Что сделать =>
• a. Переведите на английский язык предложение из текста для разбора: «Договор на 3-й том воспоминаний (‘Между двух революций’) был заключен с издательством ‘Федерация’ 23 июля 1932 г.»
• b. Отредактируйте отрывок текста для разбора, заменив «рукопись» на «машинопись». Начните со слов «2 Договор на» и закончите словами «1981. с. 79).».
• c. Сократите абзац текста для разбора, который начинается словами «1 И. Р. Иванова вернулась». Основные факты сохраните.

====== Текст для разбора ======

P. S. На днях внимательно читал Михайловского ‘Литер<атурные> воспоминания и совр<еменная> смута’.
И — прочел: о Волынском: ‘В похвалах подобных господ не то, что бесчестие (?!?)… для себя, — потому что чем же я виноват? — а все-таки неприятность’ (с. 415), о Страхове: ‘Он до такой степени лишен критического чутья (!?!?!?!?!?!?!?!?!?!?!?!?!?!?!?), что’… и т. д., о Чехове: ‘Раз уже г. Чехов попал в историю литературы, должны в нее попасть и’ — хвалители Чехова (ракурс мой), ‘не из тучи эти громы’ (хвалений), ‘не великие критики… но при всей малости’… ‘они характернее г. Чехова’ (?!?!? и. д.)6. Карраул, — грабят! ‘Ничего! Ничего! Молчание’7
1 И. Р. Иванова вернулась из длительного морского рейса. Ср. письмо Иванова-Разумника к Белому от 1 мая 1932 г.: ‘…сегодня нам устроила двойной праздник приехавшая Ина, путешествовала с 1 января по 1 мая, пробует у нас недели 2—3 и снова пустится в новый рейс’ (ЦГАЛИ, ф. 53, оп. 1, ед. хр. 193).
2 Договор на 3-й том воспоминаний (‘Между двух революций’) был заключен с издательством ‘Федерация’ 23 июля 1932 г. Позднее Белый передал рукопись книги ‘Издательству Писателей в Ленинграде’ (см.: Ежегодник Рукописного отдела Пушкинского Дома на 1979 год. Л., 1981. с. 79).

====== Перечень данных ======

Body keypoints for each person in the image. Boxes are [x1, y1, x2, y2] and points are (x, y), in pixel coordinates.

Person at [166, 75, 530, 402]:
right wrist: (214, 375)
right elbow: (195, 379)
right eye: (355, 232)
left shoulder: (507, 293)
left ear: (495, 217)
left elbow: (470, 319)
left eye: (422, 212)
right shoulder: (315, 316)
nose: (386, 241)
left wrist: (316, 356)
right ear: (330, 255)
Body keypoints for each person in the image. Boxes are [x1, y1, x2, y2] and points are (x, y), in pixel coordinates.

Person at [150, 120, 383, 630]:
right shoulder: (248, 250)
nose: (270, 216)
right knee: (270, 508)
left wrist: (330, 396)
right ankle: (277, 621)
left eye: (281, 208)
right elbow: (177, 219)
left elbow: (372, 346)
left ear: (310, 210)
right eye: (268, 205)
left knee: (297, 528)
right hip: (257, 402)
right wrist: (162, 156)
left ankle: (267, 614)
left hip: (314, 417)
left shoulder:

======

Ответы к заданиям =>
• a. The contract for the third volume of the memoirs ("Between Two Revolutions") was signed with the Federatsiya publishing house on July 23, 1932.

• b.
2 Договор на 3-й том воспоминаний (‘Между двух революций’) был заключен с издательством ‘Федерация’ 23 июля 1932 г. Позднее Белый передал машинопись книги ‘Издательству Писателей в Ленинграде’ (см.: Ежегодник Рукописного отдела Пушкинского Дома на 1979 год. Л., 1981. с. 79).

• c. И. Р. Иванова вернулась из долгого морского рейса. Иванов-Разумник писал Белому 1 мая 1932 г., что Ина путешествовала с 1 января по 1 мая и снова собирается в новый рейс (ЦГАЛИ, ф. 53, оп. 1, ед. хр. 193).